CASSINI Trial Assesses Rivaroxaban for Thromboprophylaxis in Cancer Patients

March 13, 2019
Christina Bennett, MS
Christina Bennett, MS

In a phase IIIb trial, researchers evaluated the efficacy of an oral anticoagulant in cancer patients at high risk for venous thromboembolism.

In the multicenter, double-blind, randomized, phase IIIb CASSINI trial, rivaroxaban, an oral anticoagulant, failed to show efficacy as a thromboprophylaxis agent in cancer patients at high risk for venous thromboembolism. The findings were recently published in the New England Journal of Medicine.

Despite the negative findings, Jacob Mandel, MD, an assistant professor of neurology and member of the Dan L Duncan Comprehensive Cancer Center at Baylor College of Medicine, told Cancer Network that the study still has merit. “Even though [the trial] didn’t hit its primary endpoint, it did seem to definitely trend in that direction, with patients on the drug having less events than the placebo group,” he said.

The trial included adult patients with a solid tumor or lymphoma who were at high risk for venous thromboembolism, as determined by a Khorana risk score of 2 or higher. Patients with a brain tumor or brain metastases were not eligible for enrollment, and patients were screened for deep vein thrombosis (DVT) and excluded if one was found.

A total of 841 patients were randomly assigned in a 1:1 fashion to preventative treatment with rivaroxaban 10 mg or placebo once daily for up to 180 days. The primary efficacy endpoint was a composite measure of symptomatic or asymptomatic proximal DVT in a lower limb, symptomatic DVT in an upper limb or distal DVT in a lower limb, symptomatic or incidental pulmonary embolism, and death from venous thromboembolism. The primary safety endpoint was incidence of major bleeding.
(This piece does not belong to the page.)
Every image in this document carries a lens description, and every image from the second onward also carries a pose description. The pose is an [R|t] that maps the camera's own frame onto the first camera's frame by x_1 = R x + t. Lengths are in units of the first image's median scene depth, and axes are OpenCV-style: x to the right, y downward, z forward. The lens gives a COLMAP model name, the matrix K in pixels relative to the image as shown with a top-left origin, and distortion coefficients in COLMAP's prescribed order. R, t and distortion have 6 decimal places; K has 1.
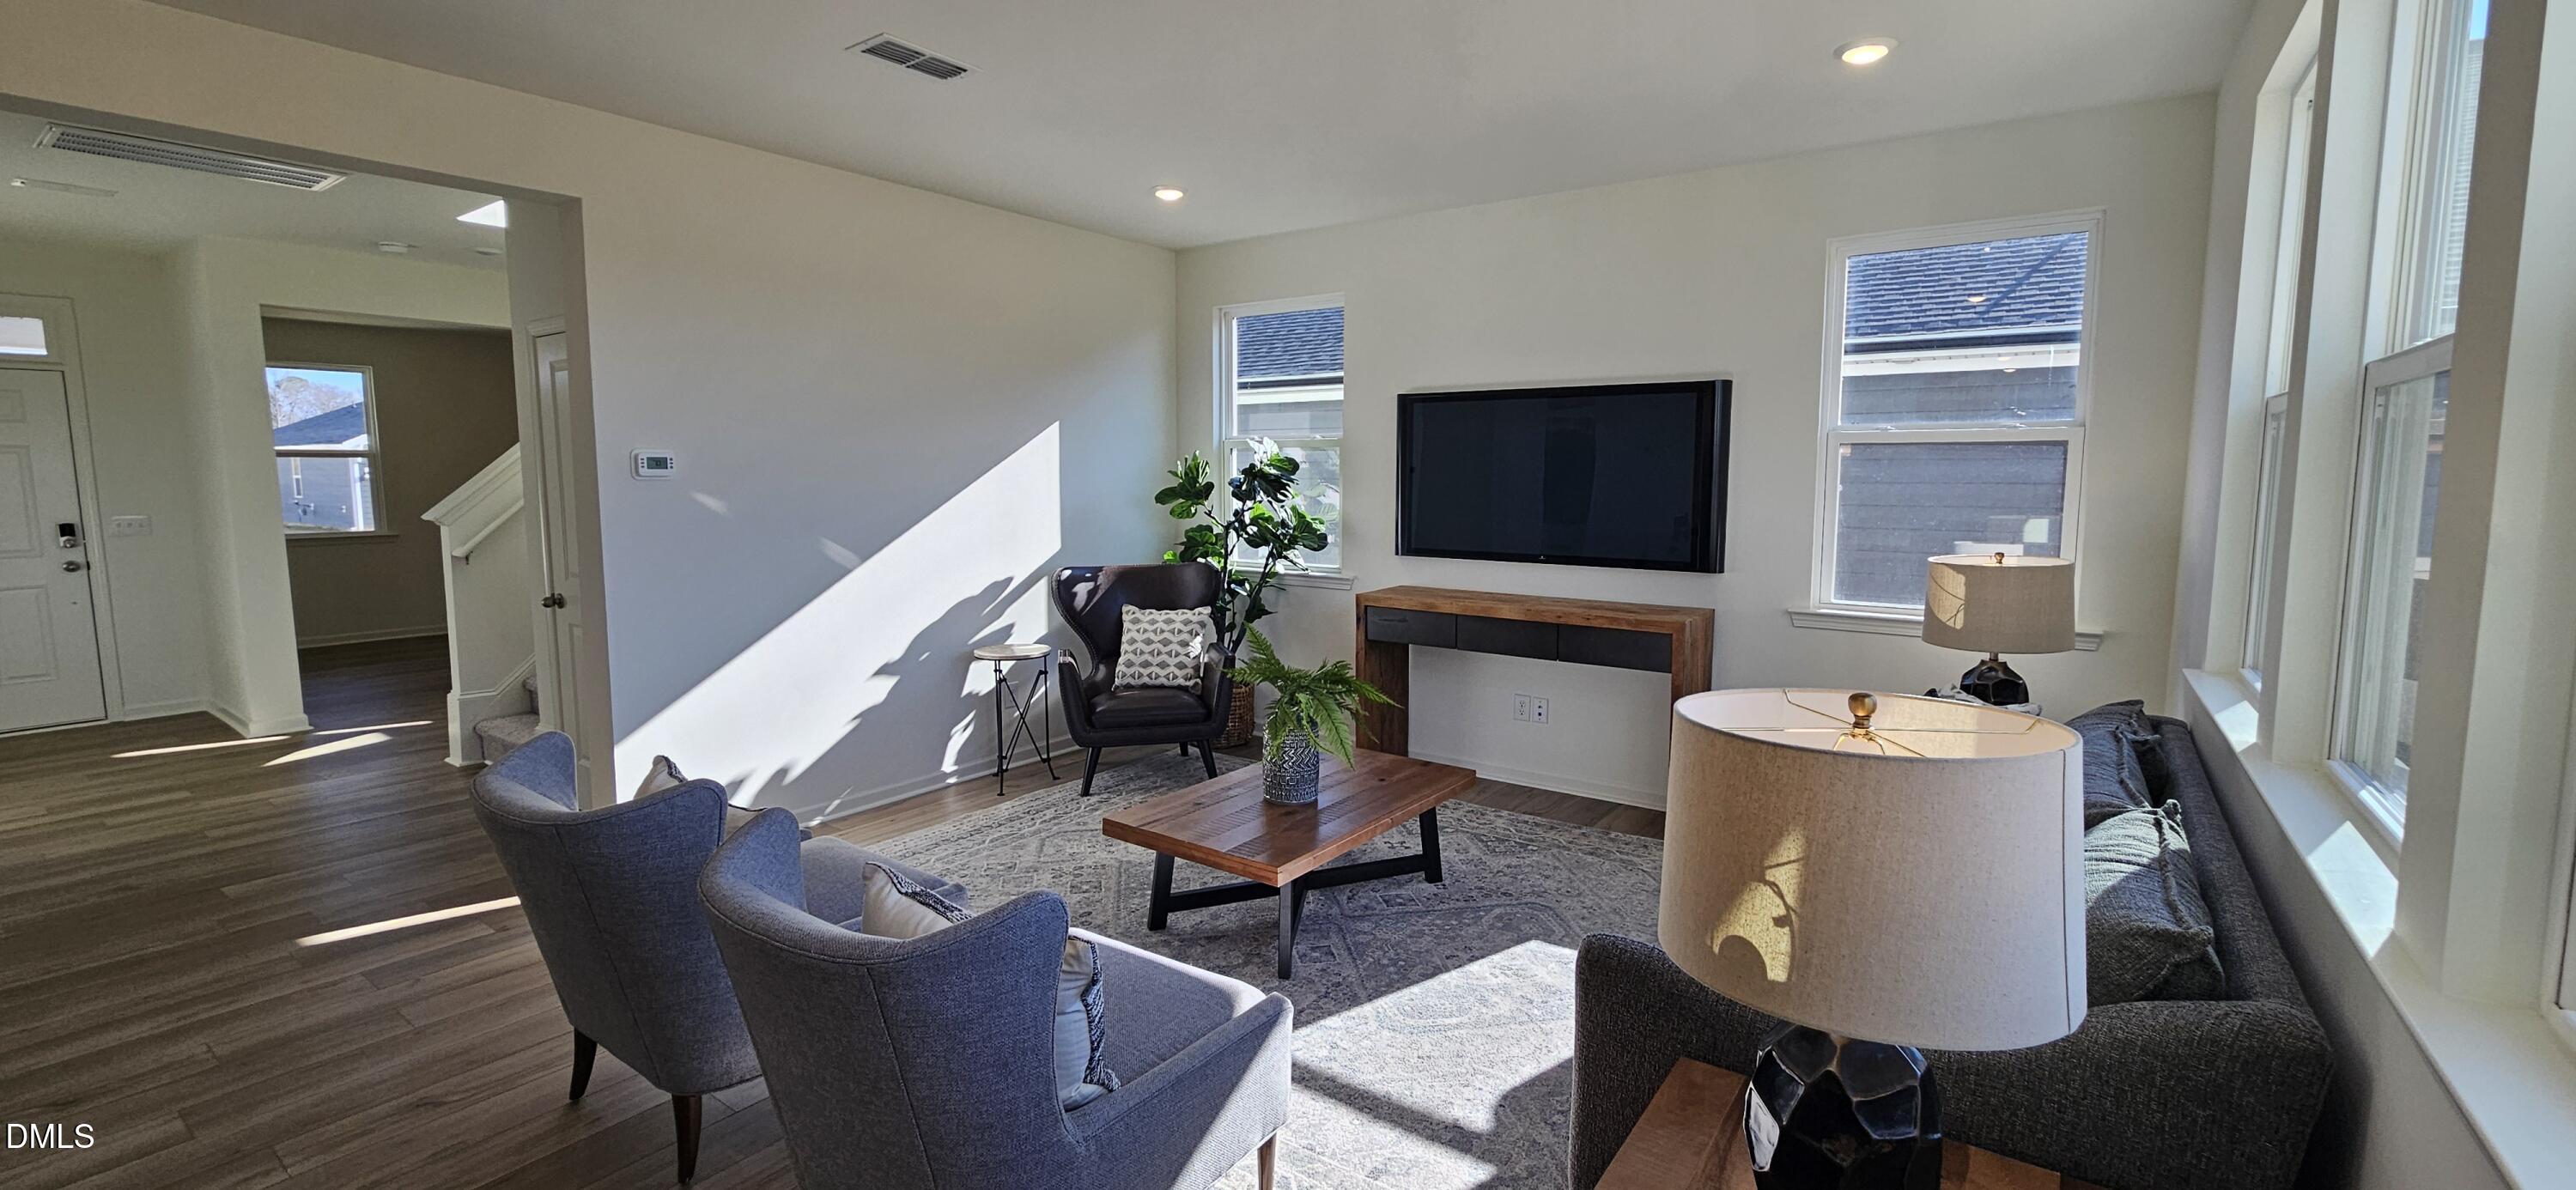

The most common cancer in patients was pancreatic cancer (32.6%), and more than half of patients (54.5%) had a solid tumor with metastatic disease. The dropout rate was high for both arms, with 43.7% of patients on the rivaroxaban arm and 50.2% on the placebo arm dropping out while on trial.

In all, 25 of 420 patients (6.0%) on the rivaroxaban arm had an event compared with 37 of 421 patients (8.8%) on the placebo arm. The result translated to patients on the rivaroxaban arm having a 34% lower risk of DVT or death from DVT, but the difference lacked statistical significance (hazard ratio [HR], 0.66; 95% CI, 0.40–1.09; P = .10).

As for the primary safety endpoint, 8 of 405 patients (2.0%) on the rivaroxaban arm had major bleeding compared with 4 of 404 (1.0%) on the placebo arm (HR, 1.96; 95% CI, 0.59–6.49). Although the incidence of major bleeding was higher on the rivaroxaban arm, Mandel said the difference was within a “reasonable range” to consider using rivaroxaban.

Overall, the CASSINI trial missing the primary efficacy endpoint highlights the difficulty of conducting trials for interventions that address complications to cancer, not the cancer itself.

“When you’re looking at trials that are not necessarily meant to treat the cancer but to prevent a complication, a lot of times patients don’t have the same commitment to doing those trials as trials with interventions,” Mandel said. The high dropout rate in both arms, as well as the heterogeneity of the patient population, he said, could have affected the results. He explained that trials like CASSINI may be designed to include patients with different cancer types, stages of disease, and chemotherapy regimens so that enough patients will enroll on trial, but the tradeoff is having a heterogeneous population.

As for what this trial means for clinical practice, Mandel said the decision to recommend an anticoagulant like rivaroxaban still has to be “individualized” and based on the patient’s cancer type, stage of disease, and chemotherapy regimen.